Give back every one of the lines below word for word, changing nothing.

*** Opening Material supplied ***

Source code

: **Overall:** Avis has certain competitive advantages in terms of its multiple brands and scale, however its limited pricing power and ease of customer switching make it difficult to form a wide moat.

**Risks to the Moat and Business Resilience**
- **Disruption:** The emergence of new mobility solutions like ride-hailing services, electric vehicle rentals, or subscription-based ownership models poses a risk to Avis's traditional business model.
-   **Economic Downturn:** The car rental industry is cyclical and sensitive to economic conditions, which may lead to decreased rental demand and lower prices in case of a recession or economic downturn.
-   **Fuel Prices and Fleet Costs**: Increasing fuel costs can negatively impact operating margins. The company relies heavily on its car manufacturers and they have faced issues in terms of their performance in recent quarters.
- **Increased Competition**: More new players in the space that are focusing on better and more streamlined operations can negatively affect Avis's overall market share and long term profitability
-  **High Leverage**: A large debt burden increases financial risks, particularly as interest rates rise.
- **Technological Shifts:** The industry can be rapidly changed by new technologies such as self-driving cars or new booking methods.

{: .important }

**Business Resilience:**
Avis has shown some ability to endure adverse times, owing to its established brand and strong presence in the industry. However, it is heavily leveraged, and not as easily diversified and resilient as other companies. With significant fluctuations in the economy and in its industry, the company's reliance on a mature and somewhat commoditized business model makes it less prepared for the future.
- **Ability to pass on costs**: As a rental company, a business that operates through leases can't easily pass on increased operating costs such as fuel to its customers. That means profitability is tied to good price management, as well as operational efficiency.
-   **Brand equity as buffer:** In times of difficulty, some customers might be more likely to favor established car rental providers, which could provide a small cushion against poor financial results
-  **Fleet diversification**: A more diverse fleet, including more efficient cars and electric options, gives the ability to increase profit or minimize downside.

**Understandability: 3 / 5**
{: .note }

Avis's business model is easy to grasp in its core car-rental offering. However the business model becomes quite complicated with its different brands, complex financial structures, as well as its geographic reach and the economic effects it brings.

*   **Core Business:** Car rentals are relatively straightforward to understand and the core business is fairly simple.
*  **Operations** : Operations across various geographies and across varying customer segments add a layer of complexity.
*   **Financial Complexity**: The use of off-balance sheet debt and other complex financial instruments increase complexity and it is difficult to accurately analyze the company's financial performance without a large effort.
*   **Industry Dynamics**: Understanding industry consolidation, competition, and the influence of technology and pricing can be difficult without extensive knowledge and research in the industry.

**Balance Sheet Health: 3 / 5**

*** Closing Material supplied ***

**Solution to this task**
Source code

: **Overall:** Avis has certain competitive advantages in terms of its multiple brands and scale, however its limited pricing power and ease of customer switching make it difficult to form a wide moat.

**Risks to the Moat and Business Resilience**
- **Disruption:** The emergence of new mobility solutions like ride-hailing services, electric vehicle rentals, or subscription-based ownership models poses a risk to Avis's traditional business model.
-   **Economic Downturn:** The car rental industry is cyclical and sensitive to economic conditions, which may lead to decreased rental demand and lower prices in case of a recession or economic downturn.
-   **Fuel Prices and Fleet Costs**: Increasing fuel costs can negatively impact operating margins. The company relies heavily on its car manufacturers and they have faced issues in terms of their performance in recent quarters.
- **Increased Competition**: More new players in the space that are focusing on better and more streamlined operations can negatively affect Avis's overall market share and long term profitability
-  **High Leverage**: A large debt burden increases financial risks, particularly as interest rates rise.
- **Technological Shifts:** The industry can be rapidly changed by new technologies such as self-driving cars or new booking methods.

{: .important }

**Business Resilience:**
Avis has shown some ability to endure adverse times, owing to its established brand and strong presence in the industry. However, it is heavily leveraged, and not as easily diversified and resilient as other companies. With significant fluctuations in the economy and in its industry, the company's reliance on a mature and somewhat commoditized business model makes it less prepared for the future.
- **Ability to pass on costs**: As a rental company, a business that operates through leases can't easily pass on increased operating costs such as fuel to its customers. That means profitability is tied to good price management, as well as operational efficiency.
-   **Brand equity as buffer:** In times of difficulty, some customers might be more likely to favor established car rental providers, which could provide a small cushion against poor financial results
-  **Fleet diversification**: A more diverse fleet, including more efficient cars and electric options, gives the ability to increase profit or minimize downside.

**Understandability: 3 / 5**
{: .note }

Avis's business model is easy to grasp in its core car-rental offering. However the business model becomes quite complicated with its different brands, complex financial structures, as well as its geographic reach and the economic effects it brings.

*   **Core Business:** Car rentals are relatively straightforward to understand and the core business is fairly simple.
*  **Operations** : Operations across various geographies and across varying customer segments add a layer of complexity.
*   **Financial Complexity**: The use of off-balance sheet debt and other complex financial instruments increase complexity and it is difficult to accurately analyze the company's financial performance without a large effort.
*   **Industry Dynamics**: Understanding industry consolidation, competition, and the influence of technology and pricing can be difficult without extensive knowledge and research in the industry.

**Balance Sheet Health: 3 / 5**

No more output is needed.